'''

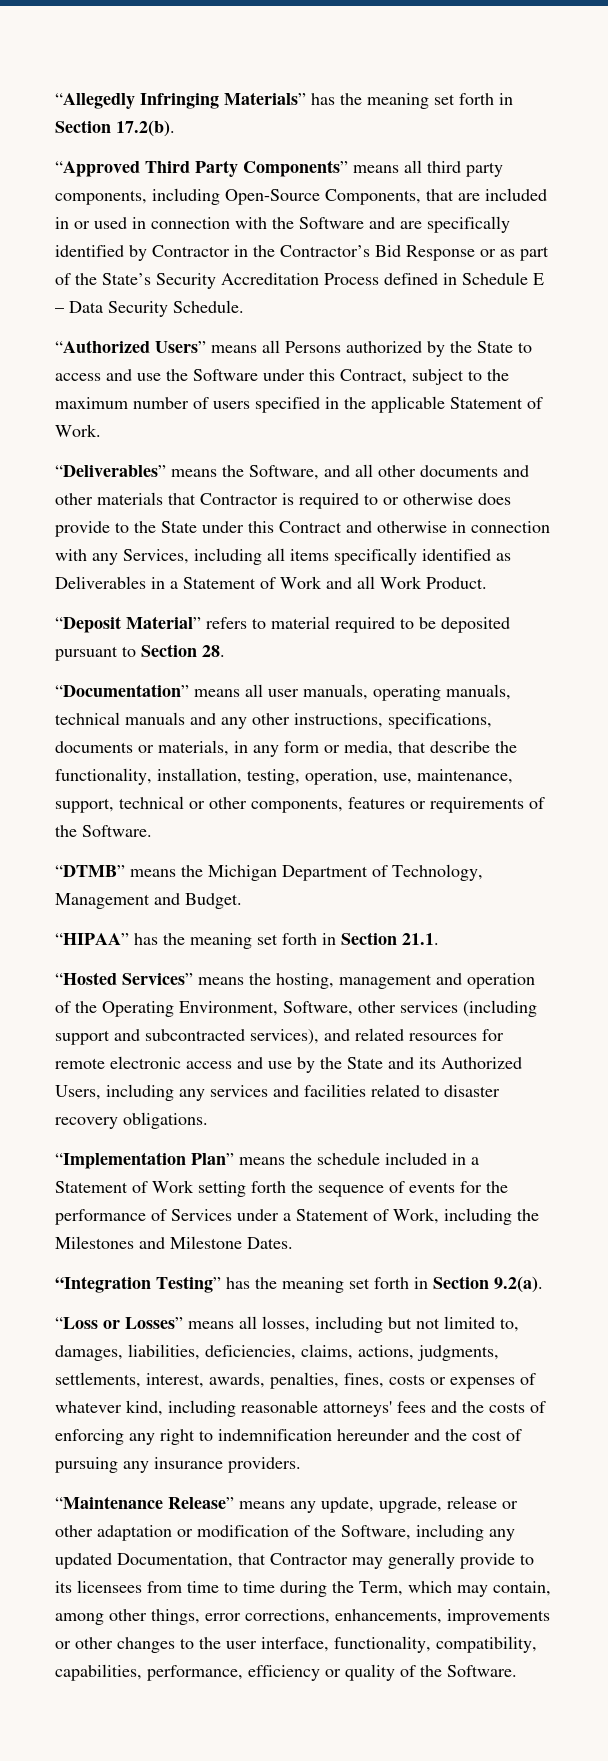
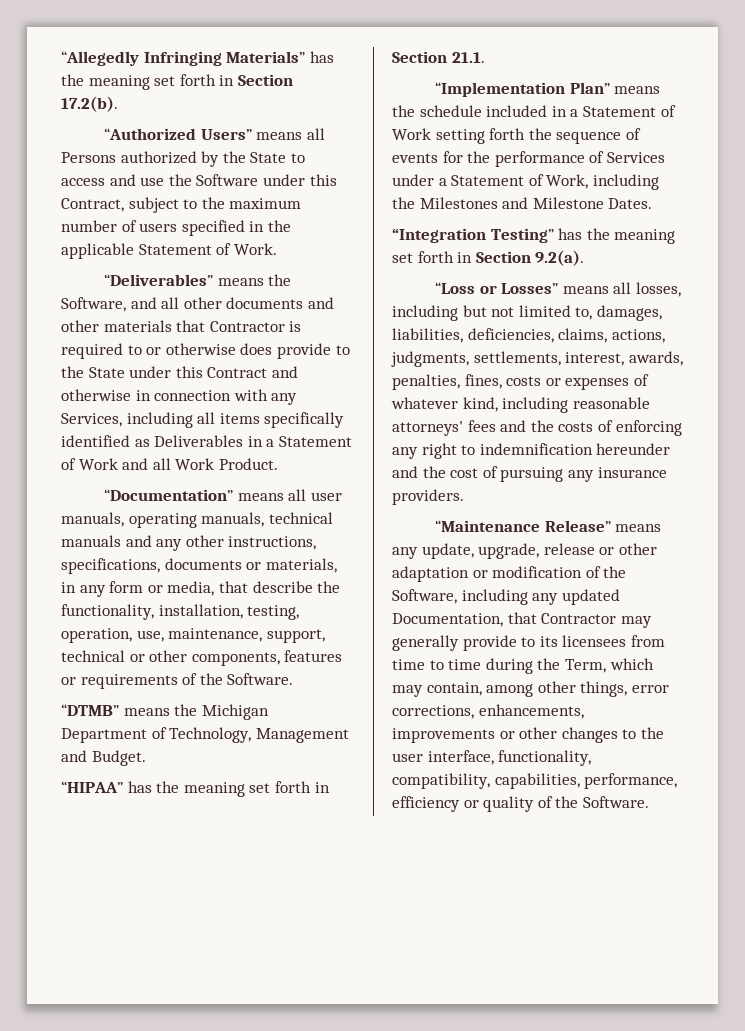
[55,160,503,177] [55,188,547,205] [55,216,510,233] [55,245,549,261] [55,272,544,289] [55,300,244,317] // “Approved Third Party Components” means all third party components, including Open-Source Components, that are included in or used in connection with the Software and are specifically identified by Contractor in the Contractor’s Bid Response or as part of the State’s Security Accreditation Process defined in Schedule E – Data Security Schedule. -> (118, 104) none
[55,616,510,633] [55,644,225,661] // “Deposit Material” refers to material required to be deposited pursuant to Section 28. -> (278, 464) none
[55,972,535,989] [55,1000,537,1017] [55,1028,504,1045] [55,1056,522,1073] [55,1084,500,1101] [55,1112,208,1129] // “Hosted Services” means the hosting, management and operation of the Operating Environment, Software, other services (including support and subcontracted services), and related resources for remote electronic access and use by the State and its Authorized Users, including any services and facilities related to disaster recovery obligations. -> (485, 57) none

'''
'''

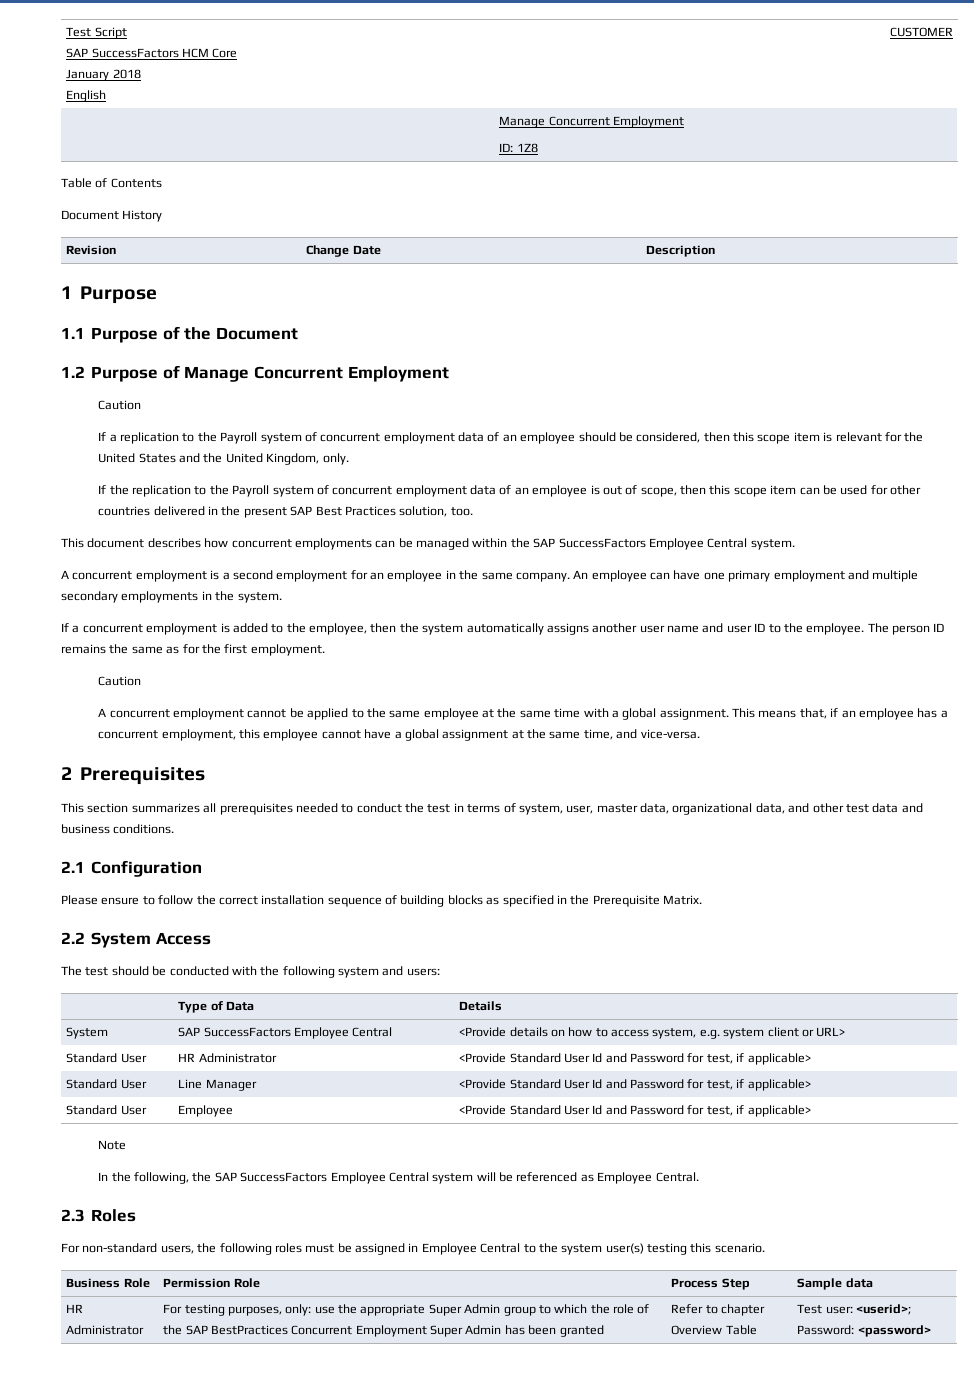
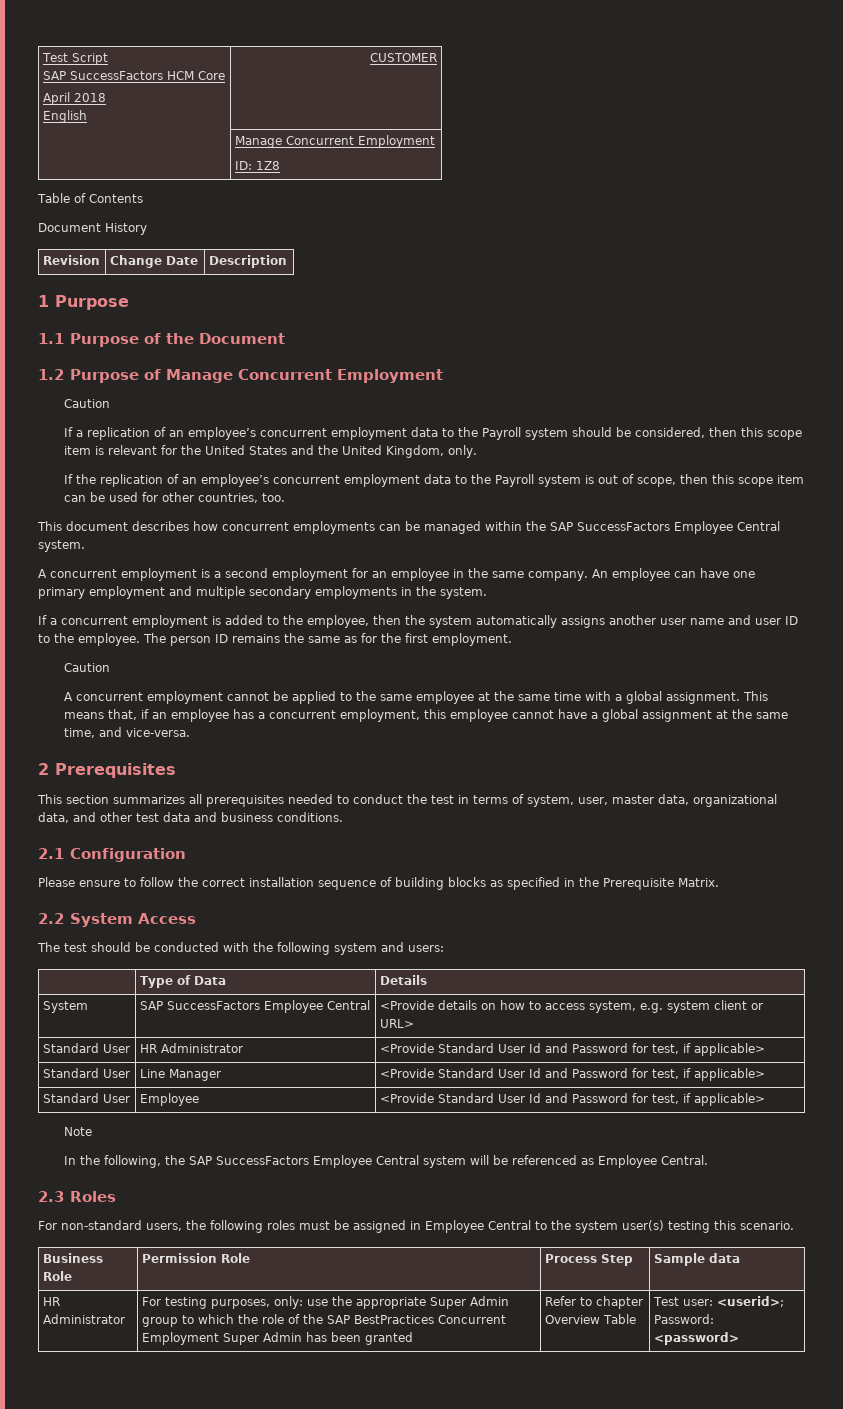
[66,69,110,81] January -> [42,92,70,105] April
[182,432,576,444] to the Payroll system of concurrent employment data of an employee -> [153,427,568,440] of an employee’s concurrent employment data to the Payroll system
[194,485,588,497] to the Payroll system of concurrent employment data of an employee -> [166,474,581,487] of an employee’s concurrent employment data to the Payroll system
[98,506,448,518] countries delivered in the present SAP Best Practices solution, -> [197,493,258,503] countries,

'''
'''

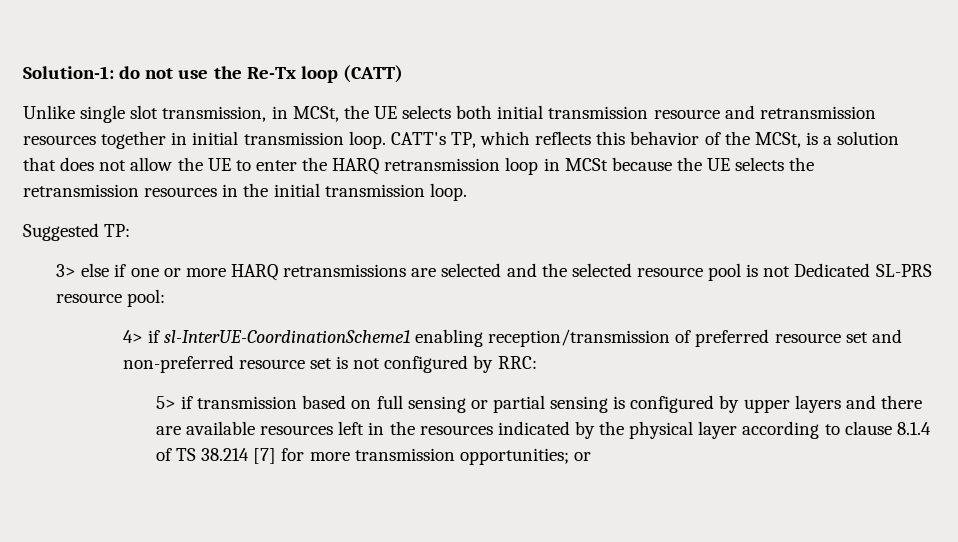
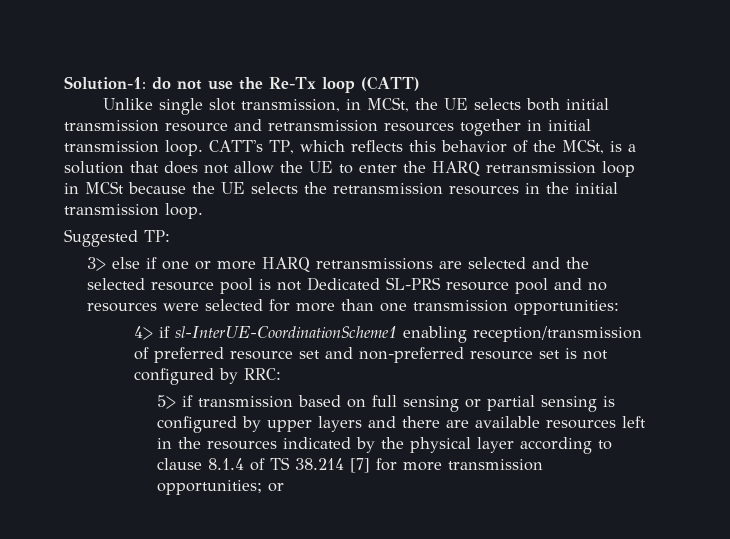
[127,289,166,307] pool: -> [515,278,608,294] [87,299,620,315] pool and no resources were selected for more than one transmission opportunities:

'''

_ABOUT THIS TASK_
All lines in the listing above from the line containing "[55,616,510,633] [55,644,225,661] //" to the line containing "[55,972,535,989] [55,1000,537,1017] [55,1028,504,1045]", inclusive, should be retyped exactly; no other lines should appear.

_ANSWER TO THIS TASK_
[55,616,510,633] [55,644,225,661] // “Deposit Material” refers to material required to be deposited pursuant to Section 28. -> (278, 464) none
[55,972,535,989] [55,1000,537,1017] [55,1028,504,1045] [55,1056,522,1073] [55,1084,500,1101] [55,1112,208,1129] // “Hosted Services” means the hosting, management and operation of the Operating Environment, Software, other services (including support and subcontracted services), and related resources for remote electronic access and use by the State and its Authorized Users, including any services and facilities related to disaster recovery obligations. -> (485, 57) none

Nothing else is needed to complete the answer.